RELIANCE Q4 Profit Dip: Brokerages Bullish on Recovery, Accumulate on
Analyzing: “Reliance Industries shares dip over 1% after Q4 results. What are Goldman Sachs, Morgan Stanley, others saying?” by et_markets · 27 Apr 2026, 9:45 AM IST (about 3 hours ago)
What happened
Reliance Industries reported a 13% year-on-year decline in Q4 profit, despite robust revenue growth. This immediate profit dip led to a more than 1% fall in its share price. The market is reacting to the headline profit figure, overlooking the underlying revenue strength and future growth potential highlighted by analysts.
Why it matters
This is significant for the Indian market as RIL is a heavyweight, and its performance often influences broader market sentiment. The divergence between immediate profit dip and long-term positive brokerage outlook creates a potential entry point for investors. It also highlights the current market's sensitivity to quarterly earnings, especially for large-cap stocks.
Impact on Indian markets
The immediate impact is negative for RELIANCE shares, which saw a dip. However, the sustained positive outlook from major brokerages like Goldman Sachs and Morgan Stanley suggests this could be a temporary setback. The O2C segment's recovery, along with steady growth in retail and digital, could provide future tailwinds, potentially benefiting the stock in the medium term.

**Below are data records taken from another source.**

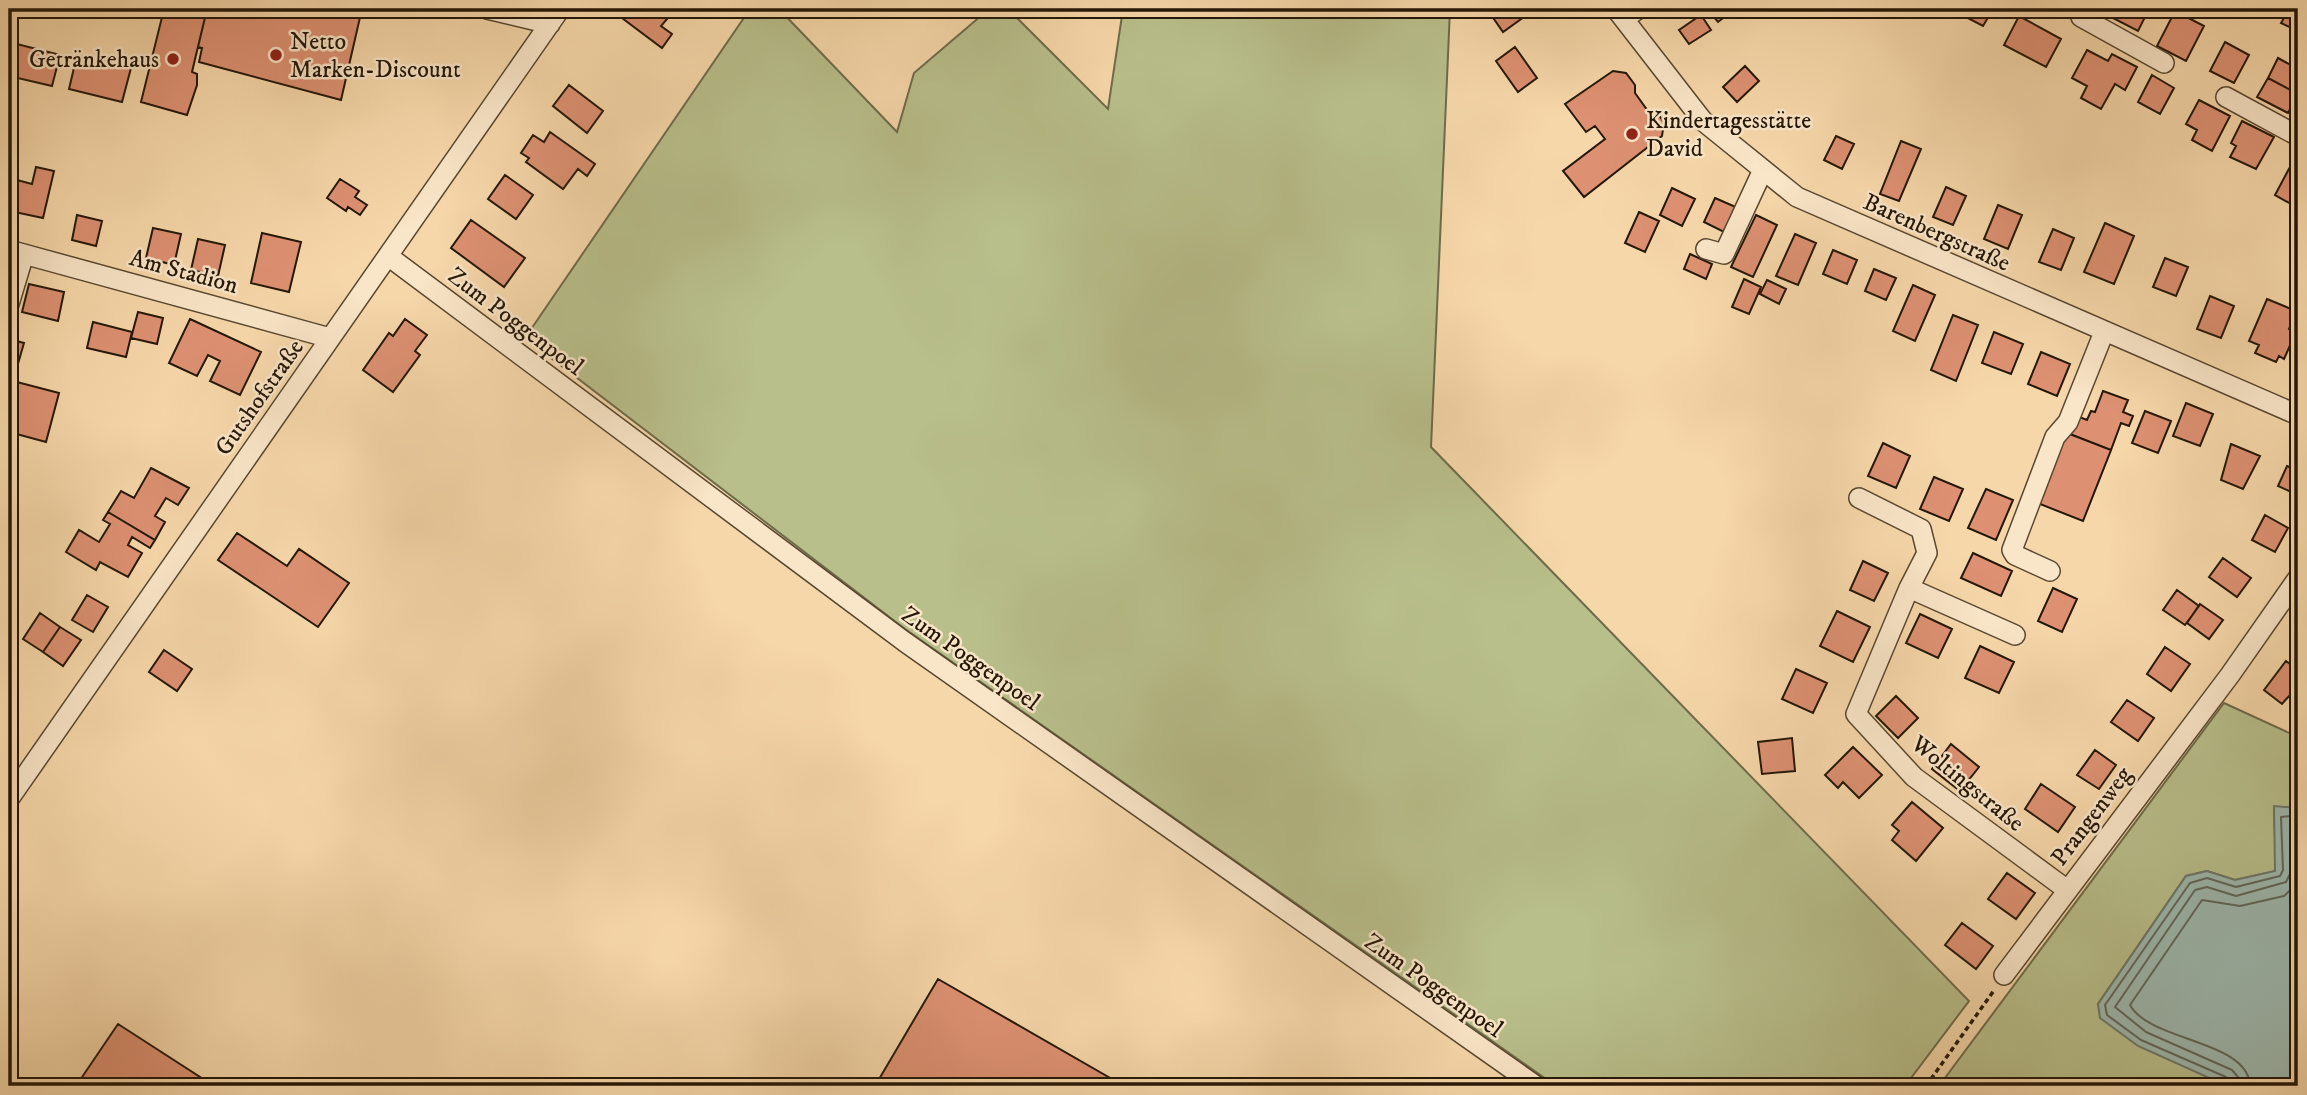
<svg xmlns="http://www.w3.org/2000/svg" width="2307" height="1095" font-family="'IM FELL DW Pica',serif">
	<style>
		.green { fill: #b8bf8b; stroke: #6e6b4a; stroke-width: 2 }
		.water { fill: #9db8ae; stroke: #6d786c; stroke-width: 2 }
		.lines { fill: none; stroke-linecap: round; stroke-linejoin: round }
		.shore { stroke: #60685b; stroke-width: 2 }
		.building { fill: #dd9172; stroke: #241708; stroke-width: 2 }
		.minor-casing { stroke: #584730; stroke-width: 22 }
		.path { stroke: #241708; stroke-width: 3.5; stroke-dasharray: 5 3.5; stroke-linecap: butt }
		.minor { stroke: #f9e5c7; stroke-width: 19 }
		.poi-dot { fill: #8f2418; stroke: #f9e5c7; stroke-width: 2.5 }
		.labels { text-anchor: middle; stroke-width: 5; stroke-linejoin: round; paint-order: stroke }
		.poi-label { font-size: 24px; fill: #241708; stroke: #f9e5c7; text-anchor: start }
		.street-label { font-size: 24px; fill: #241708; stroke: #f9e5c7 }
	</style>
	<rect width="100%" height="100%" fill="#f6d7a9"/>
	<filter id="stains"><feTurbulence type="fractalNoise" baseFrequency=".00286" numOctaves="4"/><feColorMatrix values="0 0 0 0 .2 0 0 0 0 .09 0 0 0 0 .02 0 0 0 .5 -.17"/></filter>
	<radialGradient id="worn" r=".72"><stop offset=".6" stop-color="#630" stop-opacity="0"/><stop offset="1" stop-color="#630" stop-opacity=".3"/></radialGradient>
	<path class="green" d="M750,9H779L897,132L914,73L989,9H1008L1108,109L1123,9H1450L1431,447L1969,1001L1905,1086H1556L905,629L525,338Z
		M2224,703L2298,737V808L2274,807L2276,871L2235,880L2207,871L2186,876L2098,1004L2227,1086H1939Z"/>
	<path class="water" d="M2274,806L2298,808V1086H2227L2138,1046L2100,1018L2098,1004L2186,876L2207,871L2235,880L2275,871Z"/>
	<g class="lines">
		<path class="shore" d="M2231,1086L2226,1077L2141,1040L2107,1015L2105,1005L2190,883L2207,878L2236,887L2280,876L2283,870L2281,817L2298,815
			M2240,1086L2238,1077L2232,1070L2146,1032L2115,1007L2195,890L2207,887L2236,896L2286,882L2291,872L2290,827L2298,824
			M2250,1086C2249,1040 2150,1042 2130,1005L2202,900L2240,906L2284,896L2298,883"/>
	</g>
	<path class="building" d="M164,9H207L192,72L197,74V85L187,115L141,102Z
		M207,9H344L361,13L341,100L199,62L202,48L198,47Z
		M622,9H652L667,19L661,26L672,34L662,48L618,15Z
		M1487,9H1535L1503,32Z
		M1707,9H1735L1718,22Z
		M1965,9H1993L1983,26L1962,15Z
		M2118,9H2149L2138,31L2113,18Z
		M2289,9H2298V31L2281,23Z
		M2175,11L2204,26L2186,61L2157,46Z
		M1701,15L1711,30L1689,44L1679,30Z
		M2019,16L2061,39L2046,67L2004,45Z
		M9,42L60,55L52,86L9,76Z
		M2225,42L2249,55L2234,83L2210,71Z
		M1515,47L1537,78L1518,92L1496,61Z
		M2087,50L2108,61L2112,54L2137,67L2125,90L2115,84L2101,109L2081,98L2087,86L2072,78Z
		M77,55L131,68L122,102L69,89Z
		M2278,58L2298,69V94L2268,78Z
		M1745,66L1759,81L1737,102L1723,87Z
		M1613,71L1626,73L1635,85V93L1648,111L1657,113L1664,122L1662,136L1584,197L1563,171L1605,139L1595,126L1586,132L1565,104Z
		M2152,75L2174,88L2160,114L2138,102Z
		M2268,78L2298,94L2288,113L2257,97Z
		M569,85L603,111L587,133L553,106Z
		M2199,100L2230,116L2212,151L2192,140L2197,130L2186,124Z
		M2242,121L2274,137L2256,169L2230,157L2236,146L2231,143Z
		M550,132L595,164L587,176L578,169L563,189L526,162L529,158L521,153L533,135L544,142Z
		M1836,136L1854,144L1842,169L1824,160Z
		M1901,141L1921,149L1899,201L1880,194Z
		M36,167L54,171L43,218L10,211L17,180L32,184Z
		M2290,167L2298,172V208L2275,195Z
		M505,175L533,195L516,219L488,199Z
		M340,179L359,191L355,197L367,205L360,215L348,207L346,211L327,198Z
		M1946,187L1966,196L1953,225L1933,217Z
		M1672,188L1695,199L1682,226L1660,215Z
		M1715,198L1738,208L1726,233L1704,222Z
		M1998,205L2022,215L2008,249L1984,239Z
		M1639,212L1659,221L1645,252L1625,243Z
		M77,215L102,221L96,246L72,240Z
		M1756,215L1777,225L1753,277L1731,267Z
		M471,220L525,258L504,287L451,248Z
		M2105,223L2134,236L2114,284L2084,272Z
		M153,228L181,234L174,265L146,258Z
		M2053,229L2074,238L2061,270L2039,262Z
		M262,233L301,242L289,292L251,283Z
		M1795,234L1816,243L1798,285L1776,276Z
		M198,239L225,245L218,276L191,270Z
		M1833,250L1857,260L1847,284L1823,274Z
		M1690,254L1712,264L1706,279L1684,269Z
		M2165,258L2188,267L2176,296L2153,287Z
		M1874,269L1896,278L1886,300L1865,291Z
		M1744,279L1761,287L1749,314L1732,307Z
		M1767,280L1786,289L1779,304L1760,294Z
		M29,284L64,292L58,321L22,312Z
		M1913,285L1935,295L1915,341L1893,331Z
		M2210,296L2234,306L2221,338L2197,329Z
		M2267,299L2296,311L2289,329L2296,332L2284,359L2279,356L2276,362L2255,353L2259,345L2249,341Z
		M138,312L163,318L157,344L131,338Z
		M1953,315L1978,325L1956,381L1931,370Z
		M190,319L261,352L240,395L210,381L220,361L208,355L197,376L169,363Z
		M405,319L427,335L415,351L420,355L393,392L363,370L389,333L393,336Z
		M93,322L132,332L126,357L87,348Z
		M1994,332L2023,344L2011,374L1982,363Z
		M9,339L24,343L13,381L9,380Z
		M2041,352L2070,364L2057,396L2028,384Z
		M13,381L59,393L46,442L9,432V398Z
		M2103,391L2128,400L2123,412L2133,416L2129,426L2121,423L2111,450L2070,434L2077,416L2087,420L2091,411L2095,412Z
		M2186,403L2213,414L2200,446L2173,436Z
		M2145,411L2171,421L2158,453L2132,443Z
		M2062,431L2111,450L2083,521L2035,502Z
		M1883,443L1910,456L1896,488L1868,476Z
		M2231,444L2260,456L2243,489L2221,480Z
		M2287,466L2298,471V495L2278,486Z
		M151,468L189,488L178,505L166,498L155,516L165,522L155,540L108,512L121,491L134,498Z
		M1934,477L1963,489L1949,521L1920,509Z
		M1986,489L2013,500L1996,540L1968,528Z
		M108,512L155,540L150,548L132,537L128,545L142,553L128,577L100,562L96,570L66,552L79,530L99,542L110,524L103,520Z
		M2265,515L2288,528L2275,552L2252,540Z
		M237,533L287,566L299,549L349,583L318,627L218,560Z
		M1973,553L2012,571L2001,596L1961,578Z
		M2223,558L2251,578L2237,597L2209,577Z
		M1863,561L1888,573L1874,601L1850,590Z
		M2053,588L2077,599L2062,632L2038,621Z
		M2177,590L2199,606L2185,625L2163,610Z
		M87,595L108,607L93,632L72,620Z
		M2200,604L2223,620L2209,639L2187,623Z
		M1837,611L1870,627L1853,662L1820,646Z
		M40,613L60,627L43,652L23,639Z
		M1920,614L1952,629L1938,658L1906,643Z
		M60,627L81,640L63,666L43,652Z
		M1980,646L2014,662L1999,693L1965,678Z
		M2165,647L2190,664L2171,691L2147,674Z
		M164,650L192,669L177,691L149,672Z
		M2286,661L2298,670V703L2289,696L2282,704L2264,690Z
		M1796,669L1827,683L1813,713L1782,699Z
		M1896,696L1918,718L1898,738L1876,716Z
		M2127,700L2154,718L2138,741L2111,722Z
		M1792,738L1795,771L1762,774L1758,742Z
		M1951,744L1979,767L1960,791L1932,769Z
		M1853,747L1882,775L1859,798L1843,782L1838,788L1825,775Z
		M2095,750L2116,765L2099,789L2077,775Z
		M2041,784L2075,807L2058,832L2025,809Z
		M1912,802L1943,828L1916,861L1892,840L1899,831L1892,825Z
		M2007,873L2035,893L2016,919L1988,899Z
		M1962,923L1993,946L1976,969L1945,945Z
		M938,979L1124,1086H875Z
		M118,1024L214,1086H76Z"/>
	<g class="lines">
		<defs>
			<path id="minor" d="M487,9L550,24
				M1616,9L1703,121L1797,197L2298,415
				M2081,17L2164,63
				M1624,19L1638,9
				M2226,97L2298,136
				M1706,249L1724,254L1762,172
				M9,250L330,338
				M388,256L905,642L1536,1086
				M9,304L24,254
				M1859,498L1921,529L1927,553L1909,588L1856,714L1914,777L2066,889
				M2050,571L2015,555L2012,550L2055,437L2068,422L2104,332
				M1909,588L2015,635
				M9,799L560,9
				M2004,975L2230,675L2298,578"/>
		</defs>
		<use href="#minor" class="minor-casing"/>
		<path class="path" d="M9,828L15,818
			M1926,1086L1995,989"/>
		<use href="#minor" class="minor"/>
	</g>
	<g class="poi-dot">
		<circle cx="276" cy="55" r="7"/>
		<circle cx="173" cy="59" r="7"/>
		<circle cx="1632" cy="134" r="7"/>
	</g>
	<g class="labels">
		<g class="poi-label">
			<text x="290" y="49">Netto<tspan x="290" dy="28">Marken-Discount</tspan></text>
			<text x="159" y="67" text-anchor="end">Getränkehaus</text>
			<text x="1646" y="128">Kindertagesstätte<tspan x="1646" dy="28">David</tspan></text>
		</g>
		<g class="street-label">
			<text transform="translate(1937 232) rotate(24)" y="8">Barenbergstraße</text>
			<text transform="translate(184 271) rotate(15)" y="8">Am Stadion</text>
			<text transform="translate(516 321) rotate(37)" y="8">Zum Poggenpoel</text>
			<text transform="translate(259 397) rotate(-55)" y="8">Gutshofstraße</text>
			<text transform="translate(971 658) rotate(35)" y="8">Zum Poggenpoel</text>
			<text transform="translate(1968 783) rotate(39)" y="8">Woltingstraße</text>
			<text transform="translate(2091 816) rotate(-53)" y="8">Prangenweg</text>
			<text transform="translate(1434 985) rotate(35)" y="8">Zum Poggenpoel</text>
		</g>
	</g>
	<rect width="2307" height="1095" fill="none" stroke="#f6d7a9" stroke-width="35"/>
	<rect x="10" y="10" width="2286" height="1074" fill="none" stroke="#241708" stroke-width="3.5"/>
	<rect x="18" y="18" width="2272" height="1060" fill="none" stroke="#241708" stroke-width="2"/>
	<rect width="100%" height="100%" filter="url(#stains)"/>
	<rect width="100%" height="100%" fill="url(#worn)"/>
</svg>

What traders should watch next
Traders should closely watch RELIANCE's price action for signs of stabilization or reversal. Monitor any further commentary from brokerages or management regarding the O2C recovery and growth in retail/digital. Key support levels should be observed for potential buying opportunities, while a sustained break below recent lows would warrant caution.
Key Evidence
- •Reliance Industries shares fell over 1% after Q4 results.
- •Q4 profit dropped 13% YoY despite strong revenue growth.
- •Brokerages remain largely positive on RIL's outlook.
- •Brokerages cite recovery potential in O2C, steady retail and digital growth, and improving margins.
- •Near-term pressures persist across segments including energy and petrochemicals.
Affected Stocks
Q4 profit dip despite revenue growth, but brokerages remain positive on future outlook.